* _EXERCISE REQUIREMENTS_
Count the lines in the records below that contain the string "skText". Give only the number.

--- Start of MATERIAL TO PROCESS ---

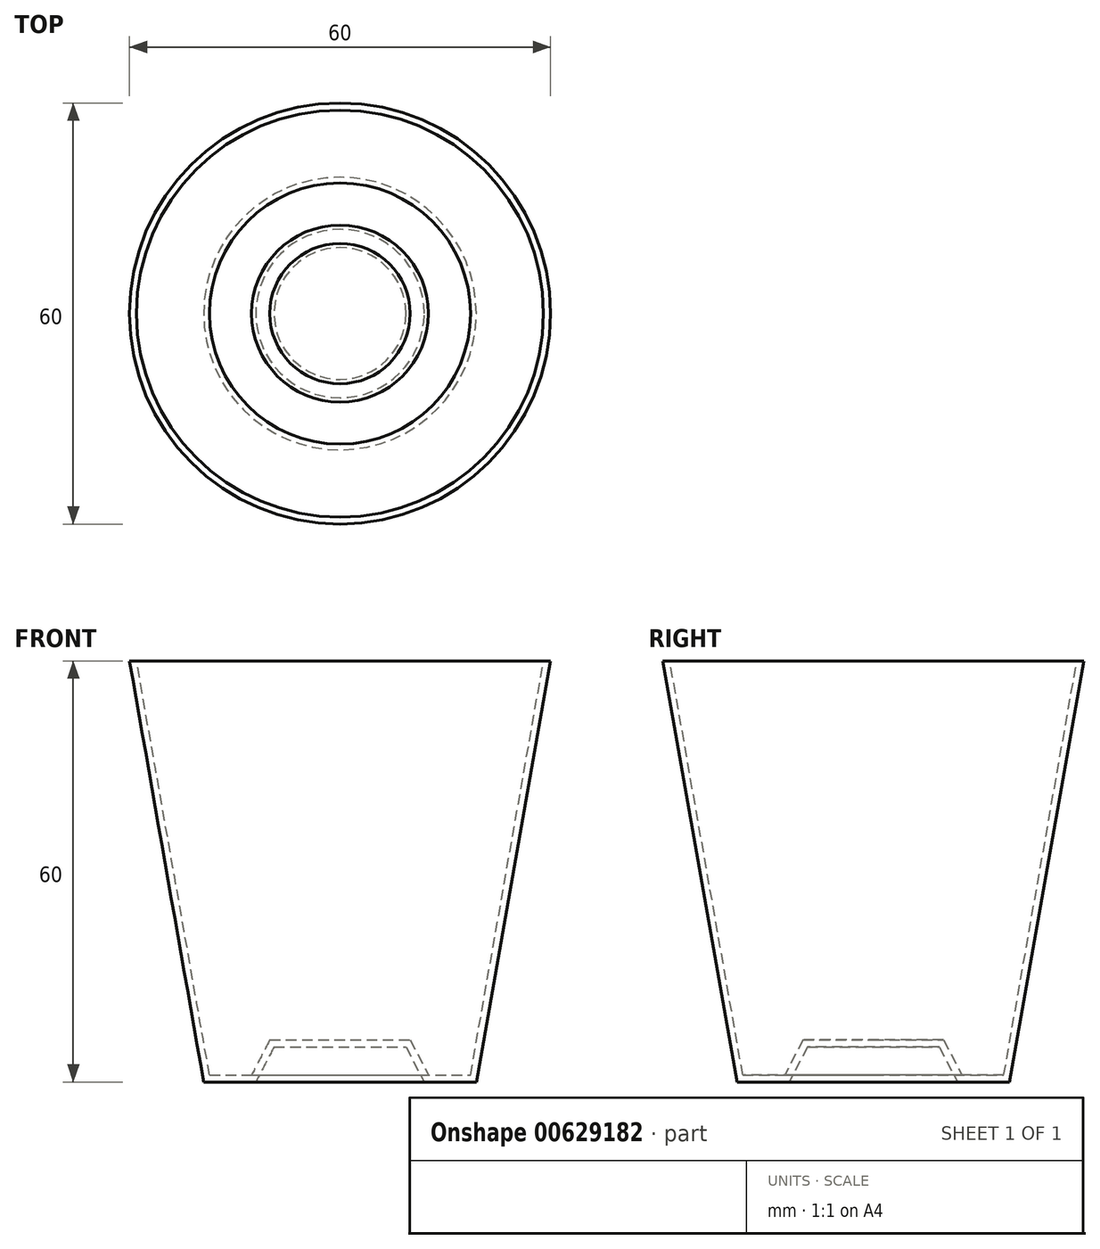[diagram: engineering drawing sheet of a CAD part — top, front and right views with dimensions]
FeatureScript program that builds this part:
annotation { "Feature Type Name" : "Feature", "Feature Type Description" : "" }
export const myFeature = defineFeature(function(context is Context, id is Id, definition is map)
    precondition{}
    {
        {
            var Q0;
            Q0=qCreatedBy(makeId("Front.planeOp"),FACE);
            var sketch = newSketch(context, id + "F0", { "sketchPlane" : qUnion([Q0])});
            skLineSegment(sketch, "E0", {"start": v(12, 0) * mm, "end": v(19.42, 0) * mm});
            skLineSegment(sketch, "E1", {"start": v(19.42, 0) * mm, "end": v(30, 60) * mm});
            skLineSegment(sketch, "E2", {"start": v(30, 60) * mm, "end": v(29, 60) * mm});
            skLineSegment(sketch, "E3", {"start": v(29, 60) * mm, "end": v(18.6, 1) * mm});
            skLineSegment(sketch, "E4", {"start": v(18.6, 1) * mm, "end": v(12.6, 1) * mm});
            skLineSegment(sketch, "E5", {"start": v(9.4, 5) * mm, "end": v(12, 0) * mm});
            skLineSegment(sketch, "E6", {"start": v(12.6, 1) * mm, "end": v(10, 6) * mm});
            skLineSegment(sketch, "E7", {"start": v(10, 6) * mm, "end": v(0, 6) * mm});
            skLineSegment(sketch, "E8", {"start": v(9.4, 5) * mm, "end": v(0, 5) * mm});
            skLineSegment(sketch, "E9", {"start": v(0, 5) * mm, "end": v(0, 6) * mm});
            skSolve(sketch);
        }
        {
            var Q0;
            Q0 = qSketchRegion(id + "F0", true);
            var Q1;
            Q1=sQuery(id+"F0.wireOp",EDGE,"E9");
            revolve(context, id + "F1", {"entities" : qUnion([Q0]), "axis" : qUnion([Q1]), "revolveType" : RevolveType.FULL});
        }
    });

--- End of MATERIAL TO PROCESS ---
--- Start of MATERIAL TO PROCESS ---

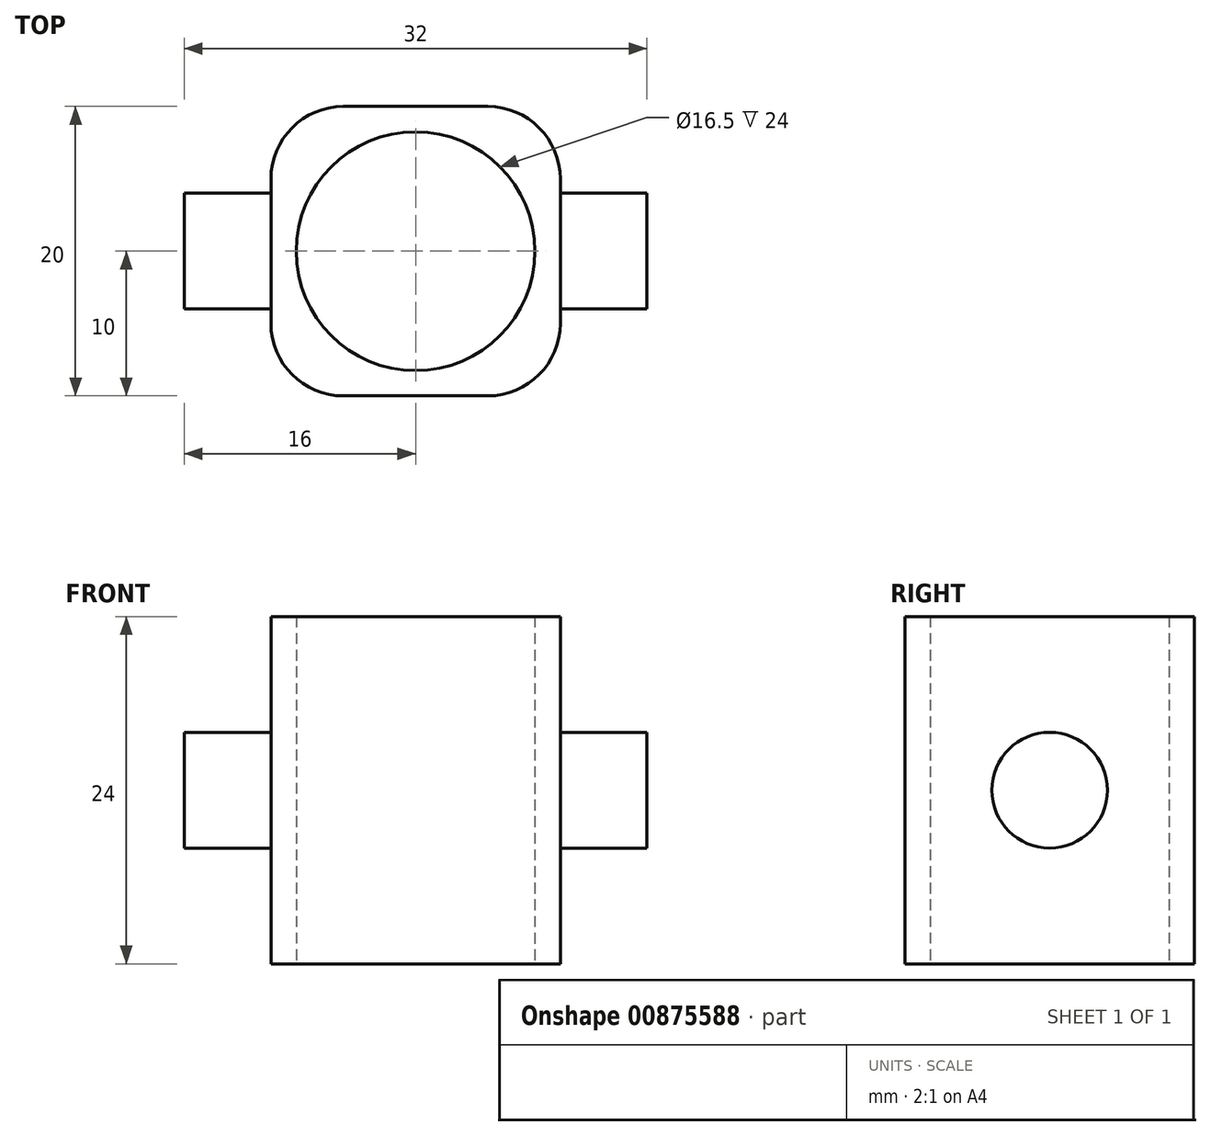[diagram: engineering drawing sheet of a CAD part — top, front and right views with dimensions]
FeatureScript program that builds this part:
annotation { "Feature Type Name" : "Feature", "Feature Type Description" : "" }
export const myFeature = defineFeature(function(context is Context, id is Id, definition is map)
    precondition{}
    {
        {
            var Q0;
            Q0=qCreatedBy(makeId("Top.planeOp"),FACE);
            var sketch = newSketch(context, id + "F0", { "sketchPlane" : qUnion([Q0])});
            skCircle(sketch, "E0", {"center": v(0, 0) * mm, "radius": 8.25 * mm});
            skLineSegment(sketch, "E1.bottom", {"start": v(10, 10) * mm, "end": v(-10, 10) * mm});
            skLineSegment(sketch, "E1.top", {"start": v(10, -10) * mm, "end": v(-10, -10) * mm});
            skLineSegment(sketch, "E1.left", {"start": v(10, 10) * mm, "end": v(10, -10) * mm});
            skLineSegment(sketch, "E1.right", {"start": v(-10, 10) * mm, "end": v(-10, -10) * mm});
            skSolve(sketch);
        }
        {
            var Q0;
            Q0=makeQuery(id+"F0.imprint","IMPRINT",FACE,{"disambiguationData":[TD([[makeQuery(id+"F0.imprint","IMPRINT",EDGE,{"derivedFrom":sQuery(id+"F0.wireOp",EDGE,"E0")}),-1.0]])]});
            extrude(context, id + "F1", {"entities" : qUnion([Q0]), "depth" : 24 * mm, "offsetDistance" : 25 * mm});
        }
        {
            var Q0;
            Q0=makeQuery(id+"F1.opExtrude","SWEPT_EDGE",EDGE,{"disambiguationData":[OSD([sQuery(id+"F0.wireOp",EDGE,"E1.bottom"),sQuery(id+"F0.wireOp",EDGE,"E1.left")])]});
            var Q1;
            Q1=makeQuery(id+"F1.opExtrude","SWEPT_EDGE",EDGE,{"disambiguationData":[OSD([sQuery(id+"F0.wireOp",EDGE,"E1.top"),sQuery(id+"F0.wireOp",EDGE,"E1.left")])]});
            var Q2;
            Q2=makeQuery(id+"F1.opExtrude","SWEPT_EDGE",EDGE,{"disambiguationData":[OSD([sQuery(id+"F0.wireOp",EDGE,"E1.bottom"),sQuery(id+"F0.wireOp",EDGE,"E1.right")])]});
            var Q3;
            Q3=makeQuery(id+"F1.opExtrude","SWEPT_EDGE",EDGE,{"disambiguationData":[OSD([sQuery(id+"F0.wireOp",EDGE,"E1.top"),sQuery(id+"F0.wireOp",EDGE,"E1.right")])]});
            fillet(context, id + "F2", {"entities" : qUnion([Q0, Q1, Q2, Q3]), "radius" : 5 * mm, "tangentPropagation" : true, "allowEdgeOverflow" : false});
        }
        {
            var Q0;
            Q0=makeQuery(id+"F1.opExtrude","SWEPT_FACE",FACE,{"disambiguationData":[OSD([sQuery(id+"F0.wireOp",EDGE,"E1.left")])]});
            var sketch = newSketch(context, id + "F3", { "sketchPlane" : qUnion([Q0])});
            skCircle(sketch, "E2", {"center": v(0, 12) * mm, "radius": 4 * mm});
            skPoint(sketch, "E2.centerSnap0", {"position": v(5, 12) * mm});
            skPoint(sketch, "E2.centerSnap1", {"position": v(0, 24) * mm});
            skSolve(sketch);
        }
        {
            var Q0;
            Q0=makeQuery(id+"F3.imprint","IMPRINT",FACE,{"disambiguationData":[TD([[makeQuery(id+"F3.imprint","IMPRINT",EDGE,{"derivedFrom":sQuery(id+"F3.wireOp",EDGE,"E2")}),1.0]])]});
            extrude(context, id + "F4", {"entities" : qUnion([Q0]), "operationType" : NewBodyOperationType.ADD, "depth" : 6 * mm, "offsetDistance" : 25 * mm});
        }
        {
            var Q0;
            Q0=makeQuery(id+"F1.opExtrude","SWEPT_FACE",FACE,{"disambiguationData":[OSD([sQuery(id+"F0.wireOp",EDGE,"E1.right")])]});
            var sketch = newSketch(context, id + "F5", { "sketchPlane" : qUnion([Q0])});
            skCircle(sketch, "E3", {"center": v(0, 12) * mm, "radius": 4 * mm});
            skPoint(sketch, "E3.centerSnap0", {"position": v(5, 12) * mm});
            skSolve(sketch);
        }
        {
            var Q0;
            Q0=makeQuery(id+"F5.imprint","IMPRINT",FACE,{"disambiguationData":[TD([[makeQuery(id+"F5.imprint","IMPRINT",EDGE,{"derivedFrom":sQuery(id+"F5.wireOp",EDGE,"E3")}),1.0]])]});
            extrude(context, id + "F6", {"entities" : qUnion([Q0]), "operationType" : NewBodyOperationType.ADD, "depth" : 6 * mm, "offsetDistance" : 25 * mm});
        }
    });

--- End of MATERIAL TO PROCESS ---
--- Start of MATERIAL TO PROCESS ---

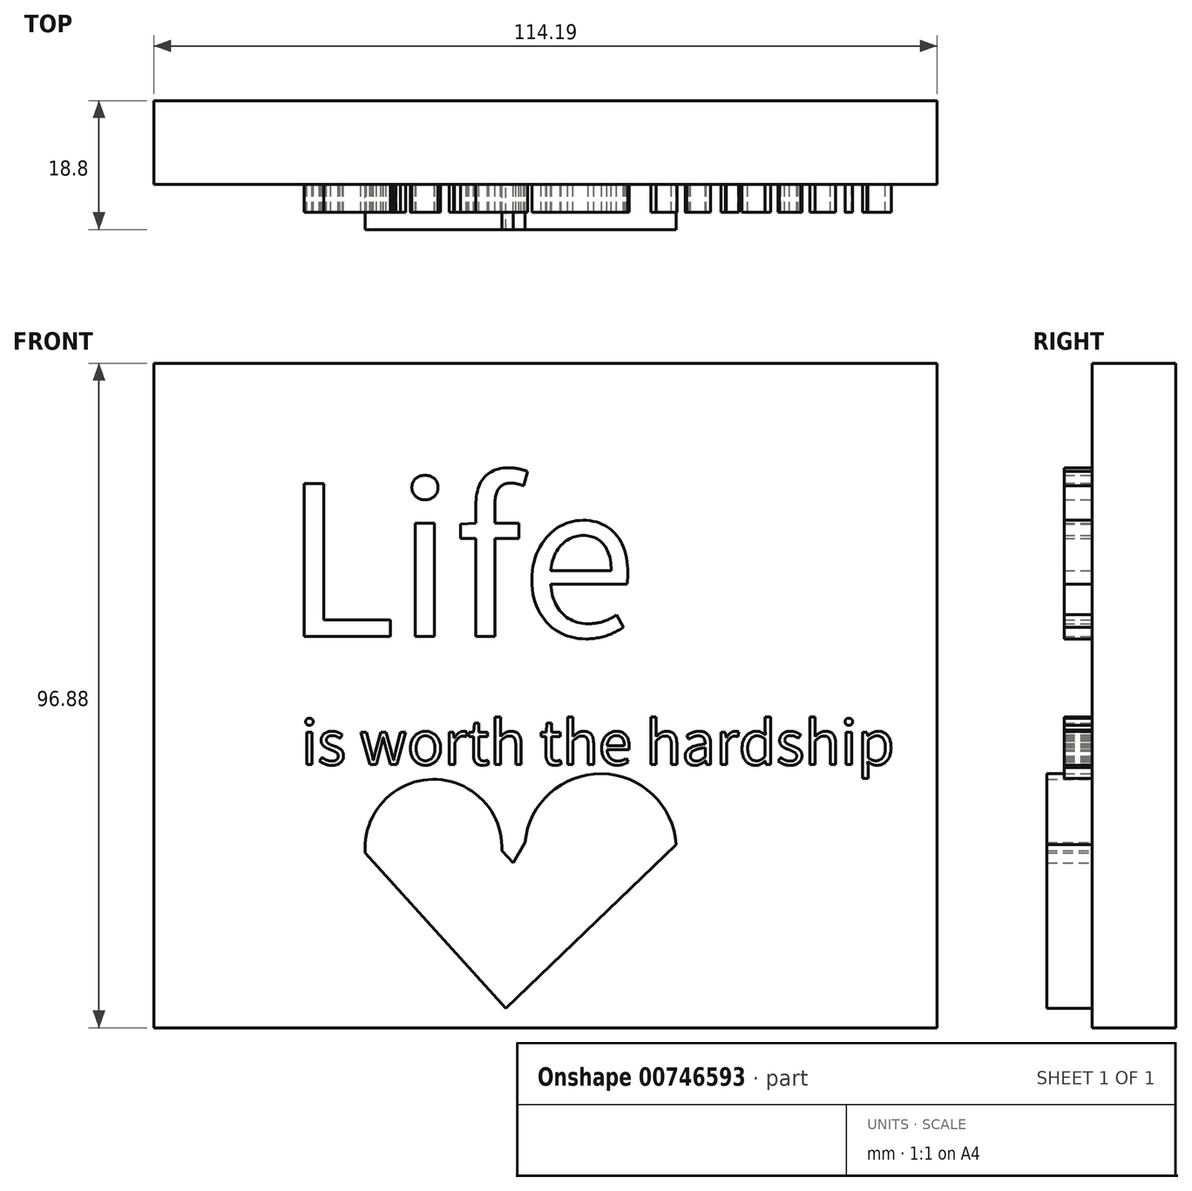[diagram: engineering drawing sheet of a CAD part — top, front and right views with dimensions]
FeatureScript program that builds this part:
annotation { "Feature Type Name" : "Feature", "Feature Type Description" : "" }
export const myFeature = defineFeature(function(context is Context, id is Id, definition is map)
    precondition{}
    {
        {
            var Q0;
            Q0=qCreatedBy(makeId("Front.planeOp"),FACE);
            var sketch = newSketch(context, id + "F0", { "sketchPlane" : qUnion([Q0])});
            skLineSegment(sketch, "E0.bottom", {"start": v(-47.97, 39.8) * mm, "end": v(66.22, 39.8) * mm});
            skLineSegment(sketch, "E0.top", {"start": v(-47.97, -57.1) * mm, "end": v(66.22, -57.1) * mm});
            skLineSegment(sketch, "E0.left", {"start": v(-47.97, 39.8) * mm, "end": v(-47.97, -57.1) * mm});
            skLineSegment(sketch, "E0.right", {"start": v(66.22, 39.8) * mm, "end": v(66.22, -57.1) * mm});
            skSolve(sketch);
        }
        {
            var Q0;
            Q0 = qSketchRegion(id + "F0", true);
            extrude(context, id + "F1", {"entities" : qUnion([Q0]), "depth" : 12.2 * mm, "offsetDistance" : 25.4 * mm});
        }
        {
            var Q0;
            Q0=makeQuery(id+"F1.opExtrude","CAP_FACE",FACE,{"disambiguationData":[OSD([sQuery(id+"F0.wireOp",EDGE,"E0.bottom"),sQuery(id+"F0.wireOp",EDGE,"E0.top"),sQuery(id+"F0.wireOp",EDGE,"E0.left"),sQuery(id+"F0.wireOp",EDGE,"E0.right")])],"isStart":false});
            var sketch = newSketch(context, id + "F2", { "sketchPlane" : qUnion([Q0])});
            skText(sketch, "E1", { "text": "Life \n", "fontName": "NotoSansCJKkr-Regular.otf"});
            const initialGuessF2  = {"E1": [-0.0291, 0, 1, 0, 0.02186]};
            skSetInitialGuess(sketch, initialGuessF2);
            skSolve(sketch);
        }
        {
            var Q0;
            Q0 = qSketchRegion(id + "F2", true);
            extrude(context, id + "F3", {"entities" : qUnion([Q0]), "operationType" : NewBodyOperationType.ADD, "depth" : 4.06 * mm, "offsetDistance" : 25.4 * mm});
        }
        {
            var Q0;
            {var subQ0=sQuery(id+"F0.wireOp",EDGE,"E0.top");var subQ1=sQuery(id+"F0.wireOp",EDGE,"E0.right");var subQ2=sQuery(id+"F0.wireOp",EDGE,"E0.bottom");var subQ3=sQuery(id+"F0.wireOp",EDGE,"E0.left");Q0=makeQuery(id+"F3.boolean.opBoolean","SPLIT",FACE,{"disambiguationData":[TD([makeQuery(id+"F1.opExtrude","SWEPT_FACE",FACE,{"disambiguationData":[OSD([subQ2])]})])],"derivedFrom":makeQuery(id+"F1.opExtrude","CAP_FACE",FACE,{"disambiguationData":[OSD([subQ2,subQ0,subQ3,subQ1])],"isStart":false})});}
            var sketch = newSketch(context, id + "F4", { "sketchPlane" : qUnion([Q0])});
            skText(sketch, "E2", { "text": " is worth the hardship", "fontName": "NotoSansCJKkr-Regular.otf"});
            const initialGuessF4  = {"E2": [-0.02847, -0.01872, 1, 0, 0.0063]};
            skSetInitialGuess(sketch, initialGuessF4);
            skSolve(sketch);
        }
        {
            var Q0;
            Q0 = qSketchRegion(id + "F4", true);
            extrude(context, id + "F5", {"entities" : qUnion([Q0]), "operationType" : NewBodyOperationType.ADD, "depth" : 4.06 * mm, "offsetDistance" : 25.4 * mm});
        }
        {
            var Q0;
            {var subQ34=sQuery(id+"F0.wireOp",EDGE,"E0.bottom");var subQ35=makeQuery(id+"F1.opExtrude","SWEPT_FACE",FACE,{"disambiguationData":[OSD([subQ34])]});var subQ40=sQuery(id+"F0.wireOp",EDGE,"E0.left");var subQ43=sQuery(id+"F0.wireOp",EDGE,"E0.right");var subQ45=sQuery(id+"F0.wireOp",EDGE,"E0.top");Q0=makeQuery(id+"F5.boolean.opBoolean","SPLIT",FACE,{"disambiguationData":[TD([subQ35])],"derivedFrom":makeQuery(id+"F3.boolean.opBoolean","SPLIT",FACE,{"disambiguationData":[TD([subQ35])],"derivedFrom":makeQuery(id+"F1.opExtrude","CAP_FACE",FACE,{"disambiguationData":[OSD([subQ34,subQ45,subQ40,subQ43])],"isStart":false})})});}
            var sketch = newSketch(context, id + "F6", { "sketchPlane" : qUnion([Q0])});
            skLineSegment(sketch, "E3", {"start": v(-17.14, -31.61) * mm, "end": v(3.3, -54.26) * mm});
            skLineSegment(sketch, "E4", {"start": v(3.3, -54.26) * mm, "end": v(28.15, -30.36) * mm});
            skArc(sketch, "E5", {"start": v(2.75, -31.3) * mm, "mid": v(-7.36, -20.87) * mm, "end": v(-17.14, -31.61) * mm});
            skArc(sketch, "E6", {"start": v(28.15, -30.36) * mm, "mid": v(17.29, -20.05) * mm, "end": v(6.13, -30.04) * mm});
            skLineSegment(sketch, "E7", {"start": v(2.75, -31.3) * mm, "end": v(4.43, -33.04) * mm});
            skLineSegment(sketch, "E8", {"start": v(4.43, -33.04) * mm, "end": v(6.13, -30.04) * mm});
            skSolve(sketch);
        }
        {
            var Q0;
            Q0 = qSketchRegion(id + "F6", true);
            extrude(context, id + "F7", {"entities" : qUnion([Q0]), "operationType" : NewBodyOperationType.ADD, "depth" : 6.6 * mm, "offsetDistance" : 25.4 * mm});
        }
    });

--- End of MATERIAL TO PROCESS ---

* _TASK OUTPUT_
2